Aufgrund verschiedener Indizien ist es wahrscheinlich, dass die europäische Kommission den Europäischen Gerichtshof erst am 11. Mai 2012 in Sachen ACTA offiziell angerufen hat.
Wo steht der Überprüfungsbericht des Europäischen Gerichtshofs (EuGH) in Sachen ACTA? Das mögen sich viele Interessierte fragen. Die Antwort ist einfach: Nirgends. Obwohl EU-Handelskommissar Karel de Gucht bereits am 22. Februar 2012 offiziell angekündigt hatte, den Gerichtshof anzurufen, geschah lange nichts.
Schon am 29. Februar protestierten die beiden Grünen Fraktionsvorsitzenden im EU-Parlament, Daniel Cohn-Bendit und Rebekka Harms, in einem Brief an den Präsidenten der Europäischen Kommission, Joaé Manuel Barroso, dass das Parlament von keinem solchen Schritt offiziell infomiert worden sei. Sie schrieben:
„As you know, Article 218(10) requires that Parliament be immediately and fully informed at all stages of a prodecure relating to the negiation and conclusion of international agreements. A referral for opinion to the Court ist undobtedly a rather important event in such a procedure:“
Eine Antwort erhielten Cohn-Bendit und Harms erst am mit Datum vom 10. Mai 2012. Darin bestätigt Barroso indirekt, dass noch keine entsprechende Anfrage ergangen ist und erklärt (keine Online Quelle vorhanden):
I can confirm that the Commission intends to ask the Court of Justice to clarify whether ACTA is in any way incompatible with the EU’s fundamental rights and freedoms, such as freedom of expression and information or data protection.

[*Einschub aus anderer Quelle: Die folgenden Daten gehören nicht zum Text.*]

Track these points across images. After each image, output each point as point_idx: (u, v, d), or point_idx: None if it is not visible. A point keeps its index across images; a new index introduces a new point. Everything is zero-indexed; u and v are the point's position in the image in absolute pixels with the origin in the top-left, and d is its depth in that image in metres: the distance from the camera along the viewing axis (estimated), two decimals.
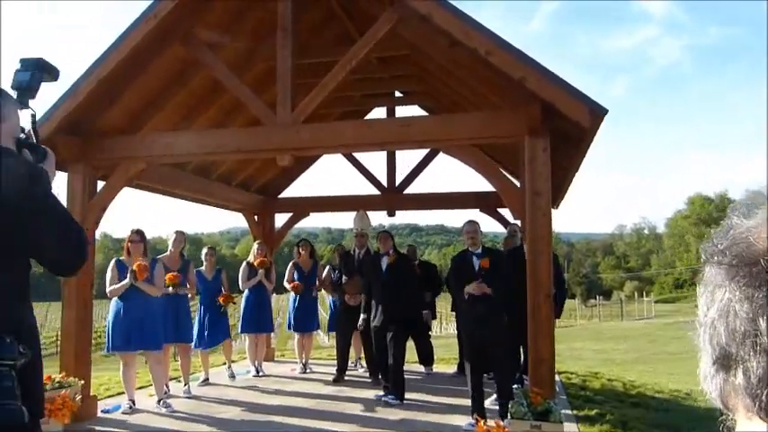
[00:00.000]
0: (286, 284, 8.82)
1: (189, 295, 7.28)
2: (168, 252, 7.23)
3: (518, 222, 8.03)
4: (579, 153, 5.98)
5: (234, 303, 8.10)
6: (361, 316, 7.38)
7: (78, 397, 5.75)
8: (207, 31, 6.18)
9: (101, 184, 6.51)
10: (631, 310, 45.79)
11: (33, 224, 1.80)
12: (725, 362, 0.56)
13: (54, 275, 2.03)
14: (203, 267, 7.85)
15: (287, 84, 5.77)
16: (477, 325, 5.63)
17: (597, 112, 4.88)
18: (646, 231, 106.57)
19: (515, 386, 5.95)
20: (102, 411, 6.34)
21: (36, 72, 1.94)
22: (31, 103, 1.96)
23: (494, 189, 6.00)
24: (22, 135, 1.94)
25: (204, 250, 8.17)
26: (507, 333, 5.65)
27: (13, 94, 1.93)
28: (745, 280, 0.54)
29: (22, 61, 1.96)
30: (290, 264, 8.92)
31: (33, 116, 1.96)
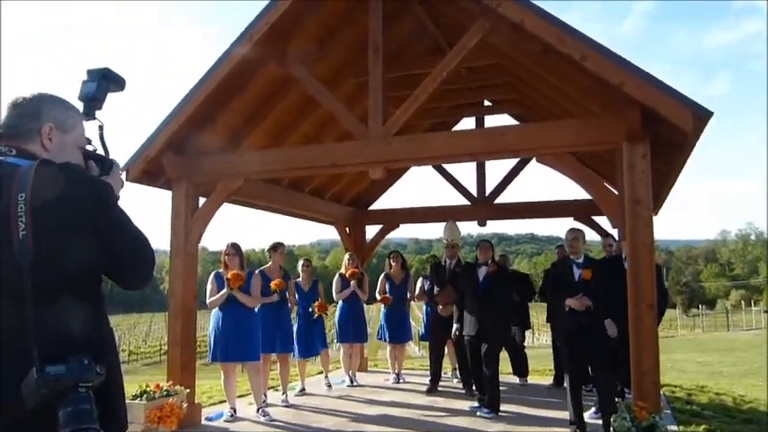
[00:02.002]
0: (377, 296, 8.92)
1: (289, 306, 7.50)
2: (270, 264, 7.47)
3: (614, 232, 7.79)
4: (681, 158, 5.73)
5: (326, 314, 8.26)
6: (454, 326, 7.34)
7: (185, 405, 6.03)
8: (300, 49, 6.38)
9: (201, 200, 6.84)
10: (738, 321, 43.08)
11: (104, 241, 1.78)
12: None
13: (125, 289, 1.97)
14: (300, 279, 8.07)
15: (378, 97, 5.87)
16: (578, 337, 5.49)
17: (701, 115, 4.66)
18: (752, 237, 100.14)
19: (617, 400, 5.75)
20: (205, 419, 6.59)
21: (102, 82, 1.92)
22: (99, 114, 1.94)
23: (587, 197, 5.85)
24: (89, 146, 1.94)
25: (300, 262, 8.38)
26: (608, 345, 5.47)
27: (80, 105, 1.92)
28: None
29: (89, 72, 1.93)
30: (382, 275, 9.02)
31: (101, 127, 1.95)
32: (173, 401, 5.84)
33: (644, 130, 4.91)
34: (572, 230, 5.83)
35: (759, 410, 7.71)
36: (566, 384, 5.82)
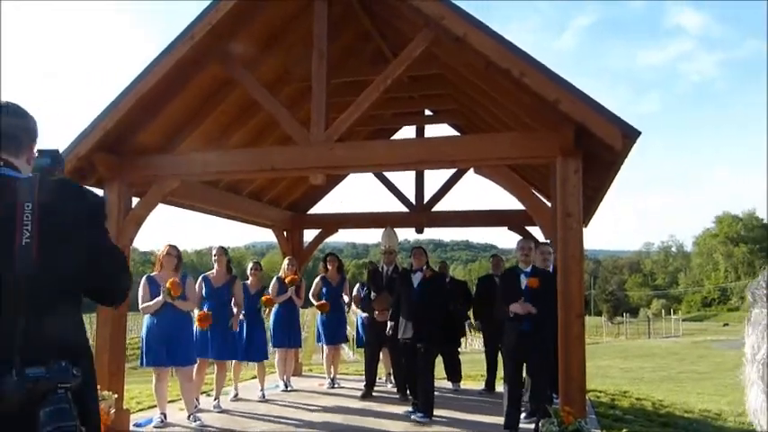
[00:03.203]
0: (312, 300, 8.90)
1: (235, 311, 7.41)
2: (214, 271, 7.37)
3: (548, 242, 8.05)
4: (610, 174, 5.99)
5: (270, 307, 8.24)
6: (389, 323, 7.40)
7: (112, 411, 5.85)
8: (243, 51, 6.32)
9: (135, 201, 6.66)
10: (659, 328, 45.07)
11: (92, 263, 1.92)
12: None
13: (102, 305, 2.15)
14: (249, 281, 7.99)
15: (321, 103, 5.88)
16: (521, 342, 5.66)
17: (630, 135, 4.89)
18: (674, 249, 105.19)
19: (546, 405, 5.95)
20: (134, 425, 6.40)
21: (53, 160, 2.01)
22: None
23: (521, 208, 6.04)
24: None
25: (249, 265, 8.34)
26: (546, 352, 5.67)
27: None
28: None
29: (39, 151, 2.03)
30: (318, 278, 9.01)
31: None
32: (101, 407, 5.66)
33: (577, 147, 5.10)
34: (525, 240, 6.04)
35: (675, 414, 8.13)
36: (503, 389, 5.98)
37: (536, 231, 9.11)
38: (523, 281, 5.76)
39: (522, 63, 5.04)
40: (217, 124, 7.31)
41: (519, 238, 9.78)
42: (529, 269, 5.84)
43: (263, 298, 7.97)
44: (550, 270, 6.08)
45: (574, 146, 5.07)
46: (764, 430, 0.63)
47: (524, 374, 6.18)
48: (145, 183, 6.59)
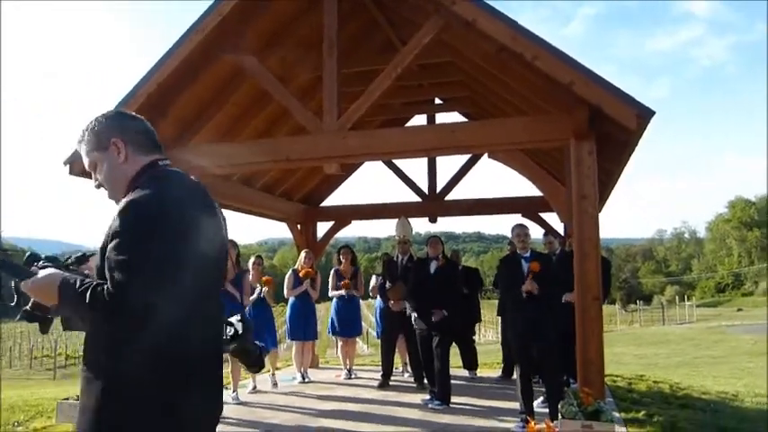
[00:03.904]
0: (332, 293, 8.89)
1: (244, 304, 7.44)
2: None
3: (560, 228, 8.04)
4: (624, 156, 5.96)
5: (268, 287, 8.14)
6: (408, 308, 7.38)
7: None
8: (253, 42, 6.34)
9: None
10: (673, 315, 44.79)
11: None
12: None
13: None
14: (250, 276, 8.01)
15: (333, 92, 5.89)
16: (527, 327, 5.66)
17: (644, 115, 4.87)
18: (686, 235, 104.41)
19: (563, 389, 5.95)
20: None
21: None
22: None
23: (535, 194, 6.03)
24: None
25: (252, 259, 8.33)
26: (556, 336, 5.66)
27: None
28: None
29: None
30: (332, 270, 9.04)
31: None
32: None
33: (591, 128, 5.09)
34: (520, 226, 6.01)
35: (692, 396, 8.11)
36: (515, 375, 5.98)
37: (549, 218, 9.12)
38: (525, 266, 5.75)
39: (535, 46, 5.02)
40: (229, 117, 7.34)
41: (533, 225, 9.81)
42: (528, 254, 5.84)
43: (263, 279, 7.93)
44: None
45: (588, 127, 5.05)
46: None
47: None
48: None
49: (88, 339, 1.88)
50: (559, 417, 4.65)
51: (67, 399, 6.20)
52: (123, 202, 1.81)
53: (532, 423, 4.82)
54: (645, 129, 5.08)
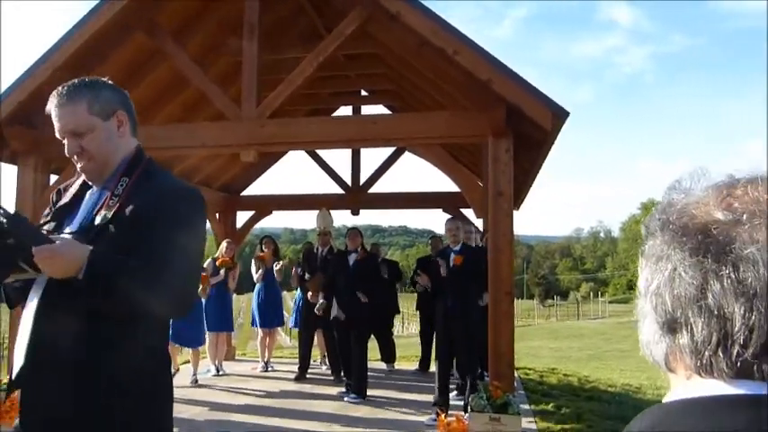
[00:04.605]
0: (257, 281, 8.71)
1: None
2: None
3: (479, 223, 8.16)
4: (541, 155, 6.09)
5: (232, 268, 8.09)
6: (320, 302, 7.37)
7: None
8: (171, 22, 6.09)
9: (53, 178, 6.34)
10: (587, 310, 46.71)
11: None
12: (671, 325, 0.61)
13: None
14: None
15: (252, 78, 5.73)
16: (448, 319, 5.72)
17: (559, 115, 4.98)
18: (602, 235, 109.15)
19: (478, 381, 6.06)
20: None
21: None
22: None
23: (456, 189, 6.08)
24: None
25: None
26: (472, 329, 5.75)
27: None
28: (692, 249, 0.58)
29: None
30: (253, 260, 8.86)
31: None
32: (14, 397, 5.39)
33: (508, 126, 5.16)
34: (451, 220, 6.08)
35: (599, 389, 8.46)
36: (435, 366, 6.04)
37: (471, 213, 9.26)
38: (451, 259, 5.83)
39: (456, 41, 5.04)
40: (144, 98, 7.01)
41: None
42: (458, 247, 5.90)
43: (219, 260, 7.73)
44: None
45: (505, 125, 5.12)
46: (656, 361, 0.64)
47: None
48: (65, 159, 6.25)
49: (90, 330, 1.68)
50: (468, 410, 4.71)
51: None
52: (176, 187, 1.86)
53: (443, 416, 4.86)
54: (560, 129, 5.20)
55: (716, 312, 0.56)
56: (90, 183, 1.92)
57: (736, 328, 0.55)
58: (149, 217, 1.71)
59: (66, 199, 1.97)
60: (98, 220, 1.76)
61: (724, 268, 0.56)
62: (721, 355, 0.57)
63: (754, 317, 0.55)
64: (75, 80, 1.90)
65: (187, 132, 6.13)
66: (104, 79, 1.95)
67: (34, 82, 5.71)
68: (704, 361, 0.58)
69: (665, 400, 0.62)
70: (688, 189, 0.64)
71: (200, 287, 7.51)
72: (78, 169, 1.91)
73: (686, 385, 0.61)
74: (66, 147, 1.87)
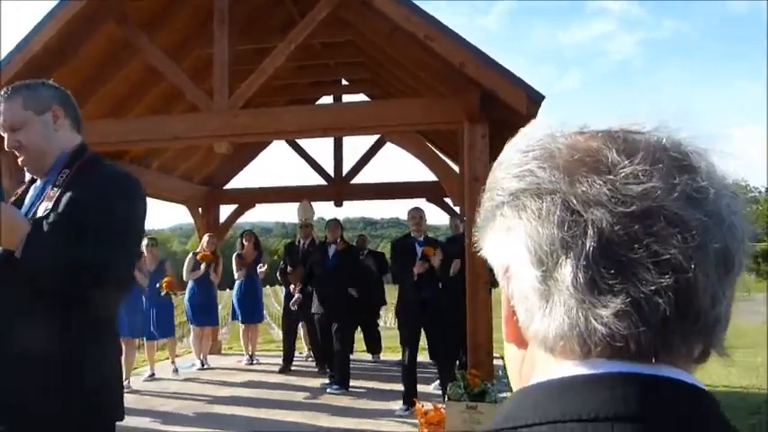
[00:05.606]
0: (236, 275, 8.66)
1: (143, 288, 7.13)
2: None
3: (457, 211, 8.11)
4: None
5: (175, 293, 7.87)
6: (296, 295, 7.35)
7: None
8: (142, 13, 5.98)
9: (27, 177, 6.23)
10: None
11: None
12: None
13: None
14: (144, 259, 7.64)
15: (224, 69, 5.64)
16: (420, 309, 5.67)
17: (535, 99, 4.92)
18: None
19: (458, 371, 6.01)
20: None
21: None
22: None
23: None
24: None
25: (144, 242, 7.92)
26: (449, 320, 5.71)
27: None
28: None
29: None
30: (234, 255, 8.80)
31: None
32: None
33: (483, 112, 5.09)
34: (416, 209, 6.03)
35: None
36: (403, 356, 6.00)
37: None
38: (419, 249, 5.79)
39: (428, 26, 4.97)
40: (117, 92, 6.93)
41: (438, 210, 9.89)
42: (422, 238, 5.87)
43: (164, 281, 7.54)
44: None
45: (480, 111, 5.05)
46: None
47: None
48: None
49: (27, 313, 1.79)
50: (446, 399, 4.67)
51: None
52: (112, 173, 1.96)
53: (420, 405, 4.82)
54: (536, 113, 5.13)
55: None
56: (34, 176, 2.03)
57: None
58: (84, 201, 1.82)
59: (15, 196, 2.09)
60: (40, 212, 1.85)
61: None
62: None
63: None
64: (17, 82, 2.02)
65: (159, 125, 6.04)
66: (46, 81, 2.07)
67: (3, 78, 5.57)
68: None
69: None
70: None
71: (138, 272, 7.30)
72: (20, 163, 2.01)
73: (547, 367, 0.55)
74: (5, 142, 1.99)
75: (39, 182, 2.01)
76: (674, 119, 0.54)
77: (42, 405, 1.77)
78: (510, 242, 0.55)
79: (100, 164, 1.99)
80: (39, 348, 1.71)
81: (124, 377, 7.02)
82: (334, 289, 6.75)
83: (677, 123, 0.54)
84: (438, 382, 6.49)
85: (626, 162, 0.50)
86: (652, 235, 0.48)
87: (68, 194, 1.84)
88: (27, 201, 1.99)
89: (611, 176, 0.50)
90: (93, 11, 5.60)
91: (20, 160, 1.99)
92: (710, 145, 0.53)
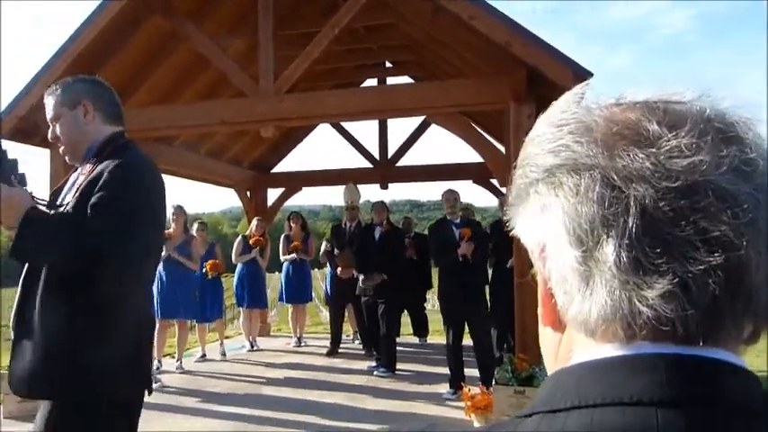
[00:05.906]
0: (283, 258, 8.76)
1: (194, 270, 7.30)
2: (171, 229, 7.13)
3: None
4: None
5: (220, 273, 8.02)
6: (360, 278, 7.33)
7: None
8: (188, 3, 6.06)
9: None
10: None
11: None
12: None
13: None
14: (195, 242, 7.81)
15: (269, 54, 5.68)
16: (461, 293, 5.63)
17: (582, 76, 4.78)
18: None
19: (506, 355, 5.97)
20: None
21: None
22: None
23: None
24: None
25: (195, 226, 8.10)
26: (492, 303, 5.67)
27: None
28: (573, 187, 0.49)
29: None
30: (282, 237, 8.91)
31: None
32: None
33: (529, 91, 4.99)
34: (450, 191, 5.98)
35: None
36: (447, 340, 5.98)
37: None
38: (456, 232, 5.73)
39: (471, 6, 4.88)
40: (167, 80, 7.06)
41: (486, 192, 9.78)
42: (458, 220, 5.81)
43: (208, 264, 7.68)
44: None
45: (526, 90, 4.95)
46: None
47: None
48: None
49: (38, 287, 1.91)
50: (493, 383, 4.65)
51: None
52: (125, 157, 1.99)
53: (467, 388, 4.81)
54: None
55: None
56: (75, 165, 2.17)
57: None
58: (91, 188, 1.93)
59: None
60: (68, 199, 2.00)
61: None
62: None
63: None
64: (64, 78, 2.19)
65: (206, 111, 6.12)
66: (83, 76, 2.22)
67: (59, 68, 5.75)
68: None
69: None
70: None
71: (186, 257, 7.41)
72: (60, 153, 2.19)
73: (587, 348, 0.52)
74: (49, 133, 2.17)
75: (78, 171, 2.13)
76: (716, 87, 0.51)
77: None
78: (545, 221, 0.52)
79: (122, 152, 2.05)
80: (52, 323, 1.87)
81: (176, 358, 7.29)
82: (378, 270, 6.76)
83: (719, 92, 0.50)
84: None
85: (669, 135, 0.47)
86: (699, 211, 0.45)
87: (87, 181, 1.96)
88: (65, 188, 2.12)
89: (654, 149, 0.47)
90: (139, 7, 5.71)
91: (60, 150, 2.17)
92: (755, 114, 0.50)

To this end, the Commission decided on 4 April the question to be submitted to the Court of Justice pursuant to Article 218(11) TFEU on the compatibility of ACTA with the Treaties. This will allow the court case to be launched within the next few weeks.
Barroso fürchtete wohl Aufruhr im Zusammenhang mit dieser Ankündigungspolitik. Drum ging’s dann plötzlich schnell. Einen Tag später schon, am Freitag, dem 11. Mai um 19h, vermeldete der heise newsticker:
Die EU-Kommission hat den Europäischen Gerichtshof (EuGH) formell um eine Stellungnahme zum umstrittenen Anti-Piraterie-Abkommen ACTA gebeten. Das teilte ein Sprecher von Handelskommissar Karel de Gucht am Freitagnachmittag in Brüssel mit.
Fazit: Von der Ankündigung am 22.2., den EuGH anzurufen bis zur formellen Durchführung gingen doch einige Tage ins Land. Die offizielle Anrufung kann gemäss den vorliegenden Informationen eigentlich nur am 10. oder 11.5. über die Bühne gegangen sein. Entsprechend müssten unterdessen die EU-Parlamentarier über den genauen Inhalt der zu prüfenden Fragen informiert worden sein… davon gelesen habe ich noch nichts.